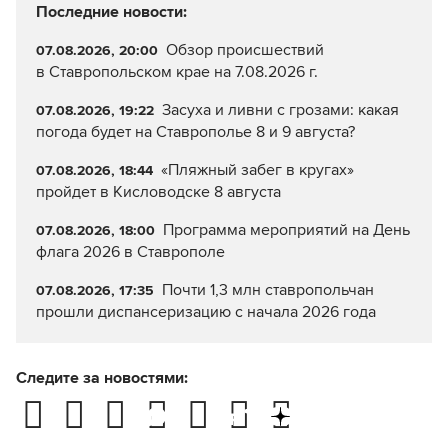
Последние новости:
Обзор происшествий
07.08.2026, 20:00
в Ставропольском крае на 7.08.2026 г.
Засуха и ливни с грозами: какая
07.08.2026, 19:22
погода будет на Ставрополье 8 и 9 августа?
«Пляжный забег в кругах»
07.08.2026, 18:44
пройдет в Кисловодске 8 августа
Программа мероприятий на День
07.08.2026, 18:00
флага 2026 в Ставрополе
Почти 1,3 млн ставропольчан
07.08.2026, 17:35
прошли диспансеризацию с начала 2026 года
Следите за новостями:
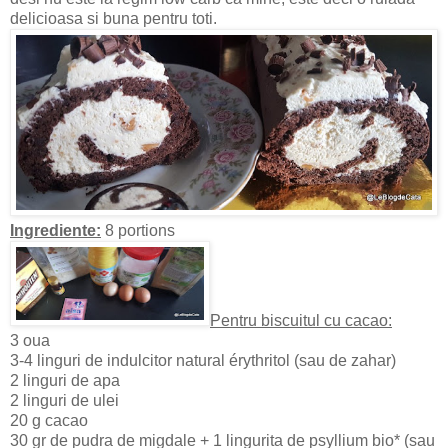
delicioasa si buna pentru toti.
Ingrediente:
8 portions
Pentru biscuitul cu cacao:
3 oua
3-4 linguri de indulcitor natural érythritol (sau de zahar)
2 linguri de apa
2 linguri de ulei
20 g cacao
30 gr de pudra de migdale + 1 lingurita de psyllium bio* (sau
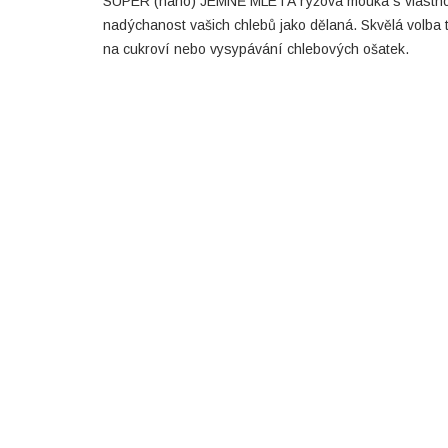
SUPER (nano) JEMNĚ MLETÁ rýžová mouka s vlastno
nadýchanost vašich chlebů jako dělaná. Skvělá volba 
na cukroví nebo vysypávání chlebových ošatek.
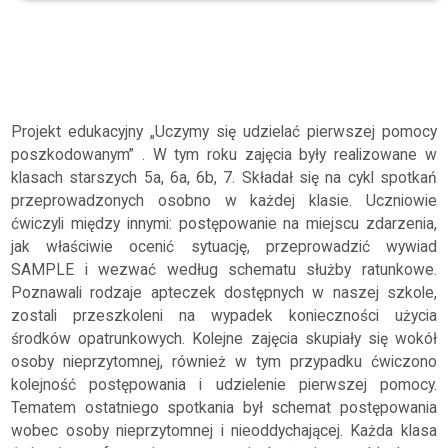
Archiwum
2025/2026
UCZYMY SIĘ UDZIELAĆ PIERWSZEJ POMOCY
Projekt edukacyjny „Uczymy się udzielać pierwszej pomocy
poszkodowanym” . W tym roku zajęcia były realizowane w
klasach starszych 5a, 6a, 6b, 7. Składał się na cykl spotkań
przeprowadzonych osobno w każdej klasie. Uczniowie
ćwiczyli między innymi: postępowanie na miejscu zdarzenia,
jak właściwie ocenić sytuację, przeprowadzić wywiad
SAMPLE i wezwać według schematu służby ratunkowe.
Poznawali rodzaje apteczek dostępnych w naszej szkole,
zostali przeszkoleni na wypadek konieczności użycia
środków opatrunkowych. Kolejne zajęcia skupiały się wokół
osoby nieprzytomnej, również w tym przypadku ćwiczono
kolejność postępowania i udzielenie pierwszej pomocy.
Tematem ostatniego spotkania był schemat postępowania
wobec osoby nieprzytomnej i nieoddychającej. Każda klasa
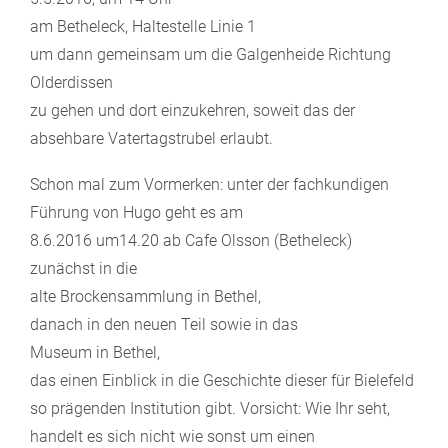
am Betheleck, Haltestelle Linie 1
um dann gemeinsam um die Galgenheide Richtung
Olderdissen
zu gehen und dort einzukehren, soweit das der
absehbare Vatertagstrubel erlaubt.
Schon mal zum Vormerken: unter der fachkundigen
Führung von Hugo geht es am
8.6.2016 um14.20 ab Cafe Olsson (Betheleck)
zunächst in die
alte Brockensammlung in Bethel,
danach in den neuen Teil sowie in das
Museum in Bethel,
das einen Einblick in die Geschichte dieser für Bielefeld
so prägenden Institution gibt. Vorsicht: Wie Ihr seht,
handelt es sich nicht wie sonst um einen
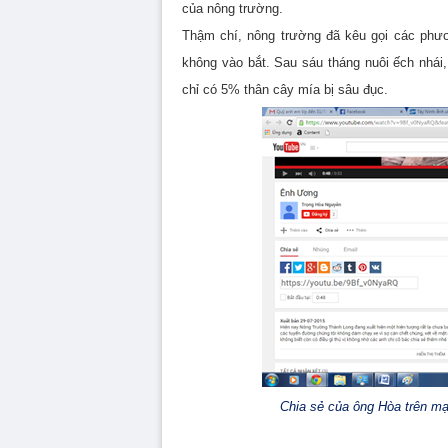
của nông trường.
Thậm chí, nông trường đã kêu gọi các phươ
không vào bắt. Sau sáu tháng nuôi ếch nhái,
chỉ có 5% thân cây mía bị sâu đục.
Chia sẻ của ông Hòa trên mạn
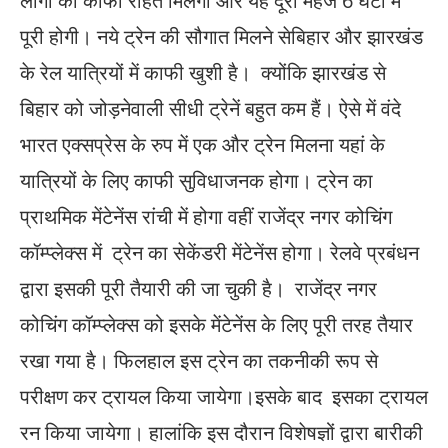
लोगों को काफी राहत मिलेगी और यह दूरी महज 6 घंटों में
पूरी होगी। नये ट्रेन की सौगात मिलने सेबिहार और झारखंड
के रेल यात्रियों में काफी खुशी है। क्योंकि झारखंड से
बिहार को जोड़नेवाली सीधी ट्रेनें बहुत कम हैं। ऐसे में वंदे
भारत एक्सप्रेस के रुप में एक और ट्रेन मिलना यहां के
यात्रियों के लिए काफी सुविधाजनक होगा। ट्रेन का
प्राथमिक मेंटेनेंस रांची में होगा वहीं राजेंद्र नगर कोचिंग
कॉम्प्लेक्स में ट्रेन का सेकेंडरी मेंटेनेंस होगा। रेलवे प्रबंधन
द्वारा इसकी पूरी तैयारी की जा चुकी है। राजेंद्र नगर
कोचिंग कॉम्प्लेक्स को इसके मेंटेनेंस के लिए पूरी तरह तैयार
रखा गया है। फिलहाल इस ट्रेन का तकनीकी रूप से
परीक्षण कर ट्रायल किया जायेगा।इसके बाद इसका ट्रायल
रन किया जायेगा। हालांकि इस दौरान विशेषज्ञों द्वारा बारीकी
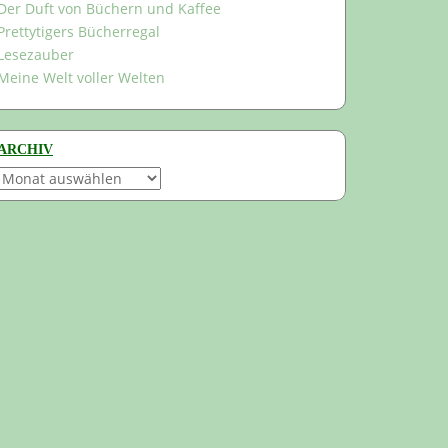
Der Duft von Büchern und Kaffee
Prettytigers Bücherregal
Lesezauber
Meine Welt voller Welten
ARCHIV
Archiv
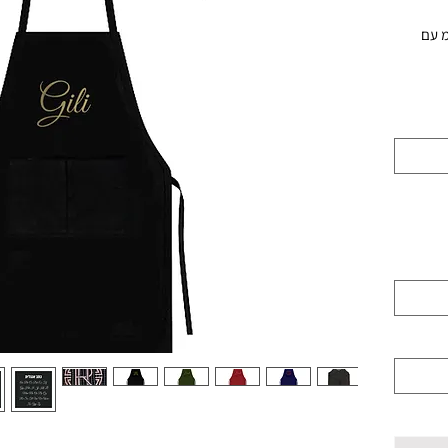
אישי במידות 70*80 ס"מ עם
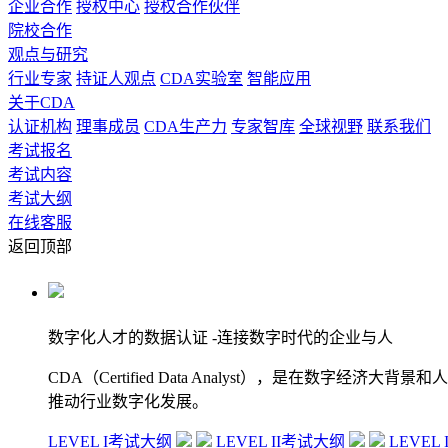
企业合作
授权中心
授权合作伙伴
院校合作
观点与研究
行业专家
持证人观点
CDA实验室
智能应用
关于CDA
认证机构
理事成员
CDA生产力
专家智库
全球视野
联系我们
考试报名
考试内容
考试大纲
在线客服
返回顶部
数字化人才的数据认证
-连接数字时代的企业与人
CDA（Certified Data Analyst），是
推动行业数字化发展。
LEVEL I考试大纲
LEVEL II考试大纲
LEVEL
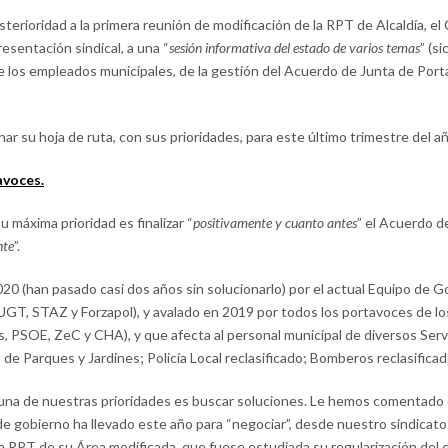
terioridad a la primera reunión de modificación de la RPT de Alcaldía, el
esentación sindical, a una “
sesión informativa del estado de varios temas
” (s
de los empleados municipales, de la gestión del Acuerdo de Junta de Po
ar su hoja de ruta, con sus prioridades, para este último trimestre del añ
avoces.
 máxima prioridad es finalizar “
positivamente y cuanto antes
” el Acuerdo d
nte
”.
20 (han pasado casi dos años sin solucionarlo) por el actual Equipo de G
UGT, STAZ y Forzapol), y avalado en 2019 por todos los portavoces de lo
s, PSOE, ZeC y CHA), y que afecta al personal municipal de diversos Servi
e Parques y Jardines; Policía Local reclasificado; Bomberos reclasificad
una de nuestras prioridades es buscar soluciones. Le hemos comentado 
e gobierno ha llevado este año para “negociar”, desde nuestro sindicato 
a RPT de su Área modificada, que fuese estudiada su regularización del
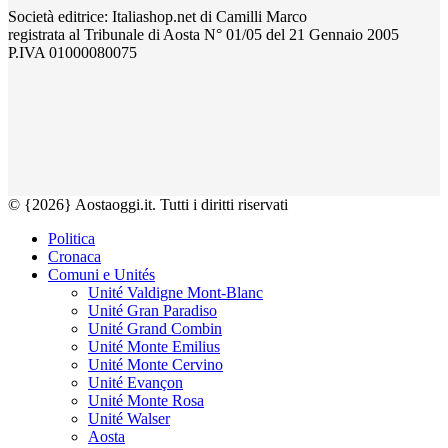
Società editrice: Italiashop.net di Camilli Marco
registrata al Tribunale di Aosta N° 01/05 del 21 Gennaio 2005
P.IVA 01000080075
© {2026} Aostaoggi.it. Tutti i diritti riservati
Politica
Cronaca
Comuni e Unités
Unité Valdigne Mont-Blanc
Unité Gran Paradiso
Unité Grand Combin
Unité Monte Emilius
Unité Monte Cervino
Unité Evançon
Unité Monte Rosa
Unité Walser
Aosta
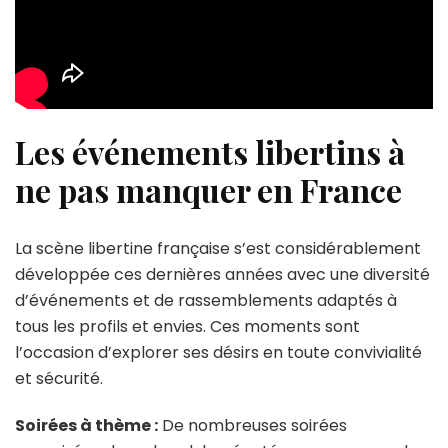
Les événements libertins à
ne pas manquer en France
La scène libertine française s’est considérablement
développée ces dernières années avec une diversité
d’événements et de rassemblements adaptés à
tous les profils et envies. Ces moments sont
l’occasion d’explorer ses désirs en toute convivialité
et sécurité.
Soirées à thème :
De nombreuses soirées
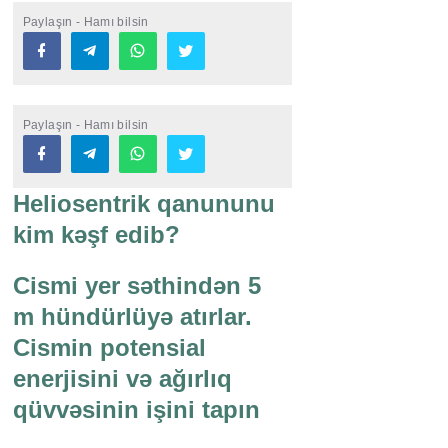
Paylaşın - Hamı bilsin
Paylaşın - Hamı bilsin
Heliosentrik qanununu
kim kəşf edib?
Cismi yer səthindən 5
m hündürlüyə atırlar.
Cismin potensial
enerjisini və ağırlıq
qüvvəsinin işini tapın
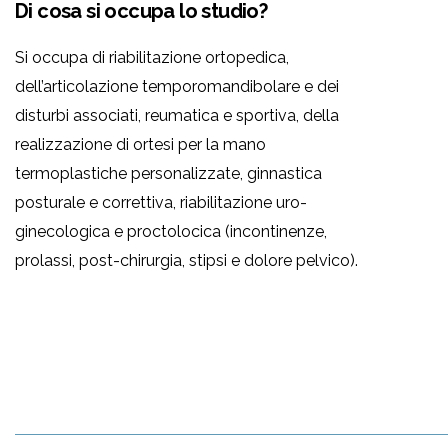
Di cosa si occupa lo studio?
Si occupa di riabilitazione ortopedica,
dell’articolazione temporomandibolare e dei
disturbi associati, reumatica e sportiva, della
realizzazione di ortesi per la mano
termoplastiche personalizzate, ginnastica
posturale e correttiva, riabilitazione uro-
ginecologica e proctolocica (incontinenze,
prolassi, post-chirurgia, stipsi e dolore pelvico).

+===+

◆ **DIRECTIVE**
Express the text of every entry above as a Markdown table with the columns "No." and "Line", one numbered row per line and no rows for blank lines. Leave the picture markers out of the table.

◆ **FINISHED EXERCISE**
| No. | Line |
|---|---|
| 1 | Последние новости: |
| 2 | Обзор происшествий |
| 3 | 07.08.2026, 20:00 |
| 4 | в Ставропольском крае на 7.08.2026 г. |
| 5 | Засуха и ливни с грозами: какая |
| 6 | 07.08.2026, 19:22 |
| 7 | погода будет на Ставрополье 8 и 9 августа? |
| 8 | «Пляжный забег в кругах» |
| 9 | 07.08.2026, 18:44 |
| 10 | пройдет в Кисловодске 8 августа |
| 11 | Программа мероприятий на День |
| 12 | 07.08.2026, 18:00 |
| 13 | флага 2026 в Ставрополе |
| 14 | Почти 1,3 млн ставропольчан |
| 15 | 07.08.2026, 17:35 |
| 16 | прошли диспансеризацию с начала 2026 года |
| 17 | Следите за новостями: |
| 18 | delicioasa si buna pentru toti. |
| 19 | Ingrediente: |
| 20 | 8 portions |
| 21 | Pentru biscuitul cu cacao: |
| 22 | 3 oua |
| 23 | 3-4 linguri de indulcitor natural érythritol (sau de zahar) |
| 24 | 2 linguri de apa |
| 25 | 2 linguri de ulei |
| 26 | 20 g cacao |
| 27 | 30 gr de pudra de migdale + 1 lingurita de psyllium bio* (sau |
| 28 | SUPER (nano) JEMNĚ MLETÁ rýžová mouka s vlastno |
| 29 | nadýchanost vašich chlebů jako dělaná. Skvělá volba  |
| 30 | na cukroví nebo vysypávání chlebových ošatek. |
| 31 | Archiwum |
| 32 | 2025/2026 |
| 33 | UCZYMY SIĘ UDZIELAĆ PIERWSZEJ POMOCY |
| 34 | Projekt edukacyjny „Uczymy się udzielać pierwszej pomocy |
| 35 | poszkodowanym” . W tym roku zajęcia były realizowane w |
| 36 | klasach starszych 5a, 6a, 6b, 7. Składał się na cykl spotkań |
| 37 | przeprowadzonych osobno w każdej klasie. Uczniowie |
| 38 | ćwiczyli między innymi: postępowanie na miejscu zdarzenia, |
| 39 | jak właściwie ocenić sytuację, przeprowadzić wywiad |
| 40 | SAMPLE i wezwać według schematu służby ratunkowe. |
| 41 | Poznawali rodzaje apteczek dostępnych w naszej szkole, |
| 42 | zostali przeszkoleni na wypadek konieczności użycia |
| 43 | środków opatrunkowych. Kolejne zajęcia skupiały się wokół |
| 44 | osoby nieprzytomnej, również w tym przypadku ćwiczono |
| 45 | kolejność postępowania i udzielenie pierwszej pomocy. |
| 46 | Tematem ostatniego spotkania był schemat postępowania |
| 47 | wobec osoby nieprzytomnej i nieoddychającej. Każda klasa |
| 48 | am Betheleck, Haltestelle Linie 1 |
| 49 | um dann gemeinsam um die Galgenheide Richtung |
| 50 | Olderdissen |
| 51 | zu gehen und dort einzukehren, soweit das der |
| 52 | absehbare Vatertagstrubel erlaubt. |
| 53 | Schon mal zum Vormerken: unter der fachkundigen |
| 54 | Führung von Hugo geht es am |
| 55 | 8.6.2016 um14.20 ab Cafe Olsson (Betheleck) |
| 56 | zunächst in die |
| 57 | alte Brockensammlung in Bethel, |
| 58 | danach in den neuen Teil sowie in das |
| 59 | Museum in Bethel, |
| 60 | das einen Einblick in die Geschichte dieser für Bielefeld |
| 61 | so prägenden Institution gibt. Vorsicht: Wie Ihr seht, |
| 62 | handelt es sich nicht wie sonst um einen |
| 63 | của nông trường. |
| 64 | Thậm chí, nông trường đã kêu gọi các phươ |
| 65 | không vào bắt. Sau sáu tháng nuôi ếch nhái, |
| 66 | chỉ có 5% thân cây mía bị sâu đục. |
| 67 | Chia sẻ của ông Hòa trên mạn |
| 68 | लोगों को काफी राहत मिलेगी और यह दूरी महज 6 घंटों में |
| 69 | पूरी होगी। नये ट्रेन की सौगात मिलने सेबिहार और झारखंड |
| 70 | के रेल यात्रियों में काफी खुशी है। क्योंकि झारखंड से |
| 71 | बिहार को जोड़नेवाली सीधी ट्रेनें बहुत कम हैं। ऐसे में वंदे |
| 72 | भारत एक्सप्रेस के रुप में एक और ट्रेन मिलना यहां के |
| 73 | यात्रियों के लिए काफी सुविधाजनक होगा। ट्रेन का |
| 74 | प्राथमिक मेंटेनेंस रांची में होगा वहीं राजेंद्र नगर कोचिंग |
| 75 | कॉम्प्लेक्स में ट्रेन का सेकेंडरी मेंटेनेंस होगा। रेलवे प्रबंधन |
| 76 | द्वारा इसकी पूरी तैयारी की जा चुकी है। राजेंद्र नगर |
| 77 | कोचिंग कॉम्प्लेक्स को इसके मेंटेनेंस के लिए पूरी तरह तैयार |
| 78 | रखा गया है। फिलहाल इस ट्रेन का तकनीकी रूप से |
| 79 | परीक्षण कर ट्रायल किया जायेगा।इसके बाद इसका ट्रायल |
| 80 | रन किया जायेगा। हालांकि इस दौरान विशेषज्ञों द्वारा बारीकी |
| 81 | Der Duft von Büchern und Kaffee |
| 82 | Prettytigers Bücherregal |
| 83 | Lesezauber |
| 84 | Meine Welt voller Welten |
| 85 | ARCHIV |
| 86 | Archiv |
| 87 | אישי במידות 70*80 ס"מ עם |
| 88 | 企业合作 |
| 89 | 授权中心 |
| 90 | 授权合作伙伴 |
| 91 | 院校合作 |
| 92 | 观点与研究 |
| 93 | 行业专家 |
| 94 | 持证人观点 |
| 95 | CDA实验室 |
| 96 | 智能应用 |
| 97 | 关于CDA |
| 98 | 认证机构 |
| 99 | 理事成员 |
| 100 | CDA生产力 |
| 101 | 专家智库 |
| 102 | 全球视野 |
| 103 | 联系我们 |
| 104 | 考试报名 |
| 105 | 考试内容 |
| 106 | 考试大纲 |
| 107 | 在线客服 |
| 108 | 返回顶部 |
| 109 | 数字化人才的数据认证 |
| 110 | -连接数字时代的企业与人 |
| 111 | CDA（Certified Data Analyst），是 |
| 112 | 推动行业数字化发展。 |
| 113 | LEVEL I考试大纲 |
| 114 | LEVEL II考试大纲 |
| 115 | LEVEL |
| 116 | terioridad a la primera reunión de modificación de la RPT de Alcaldía, el |
| 117 | esentación sindical, a una “ |
| 118 | sesión informativa del estado de varios temas |
| 119 | ” (s |
| 120 | de los empleados municipales, de la gestión del Acuerdo de Junta de Po |
| 121 | ar su hoja de ruta, con sus prioridades, para este último trimestre del añ |
| 122 | avoces. |
| 123 |  máxima prioridad es finalizar “ |
| 124 | positivamente y cuanto antes |
| 125 | ” el Acuerdo d |
| 126 | nte |
| 127 | ”. |
| 128 | 20 (han pasado casi dos años sin solucionarlo) por el actual Equipo de G |
| 129 | UGT, STAZ y Forzapol), y avalado en 2019 por todos los portavoces de lo |
| 130 | s, PSOE, ZeC y CHA), y que afecta al personal municipal de diversos Servi |
| 131 | e Parques y Jardines; Policía Local reclasificado; Bomberos reclasificad |
| 132 | una de nuestras prioridades es buscar soluciones. Le hemos comentado  |
| 133 | e gobierno ha llevado este año para “negociar”, desde nuestro sindicato  |
| 134 | a RPT de su Área modificada, que fuese estudiada su regularización del |
| 135 | Società editrice: Italiashop.net di Camilli Marco |
| 136 | registrata al Tribunale di Aosta N° 01/05 del 21 Gennaio 2005 |
| 137 | P.IVA 01000080075 |
| 138 | © {2026} Aostaoggi.it. Tutti i diritti riservati |
| 139 | Politica |
| 140 | Cronaca |
| 141 | Comuni e Unités |
| 142 | Unité Valdigne Mont-Blanc |
| 143 | Unité Gran Paradiso |
| 144 | Unité Grand Combin |
| 145 | Unité Monte Emilius |
| 146 | Unité Monte Cervino |
| 147 | Unité Evançon |
| 148 | Unité Monte Rosa |
| 149 | Unité Walser |
| 150 | Aosta |
| 151 | Les événements libertins à |
| 152 | ne pas manquer en France |
| 153 | La scène libertine française s’est considérablement |
| 154 | développée ces dernières années avec une diversité |
| 155 | d’événements et de rassemblements adaptés à |
| 156 | tous les profils et envies. Ces moments sont |
| 157 | l’occasion d’explorer ses désirs en toute convivialité |
| 158 | et sécurité. |
| 159 | Soirées à thème : |
| 160 | De nombreuses soirées |
| 161 | Paylaşın - Hamı bilsin |
| 162 | Paylaşın - Hamı bilsin |
| 163 | Heliosentrik qanununu |
| 164 | kim kəşf edib? |
| 165 | Cismi yer səthindən 5 |
| 166 | m hündürlüyə atırlar. |
| 167 | Cismin potensial |
| 168 | enerjisini və ağırlıq |
| 169 | qüvvəsinin işini tapın |
| 170 | Di cosa si occupa lo studio? |
| 171 | Si occupa di riabilitazione ortopedica, |
| 172 | dell’articolazione temporomandibolare e dei |
| 173 | disturbi associati, reumatica e sportiva, della |
| 174 | realizzazione di ortesi per la mano |
| 175 | termoplastiche personalizzate, ginnastica |
| 176 | posturale e correttiva, riabilitazione uro- |
| 177 | ginecologica e proctolocica (incontinenze, |
| 178 | prolassi, post-chirurgia, stipsi e dolore pelvico). |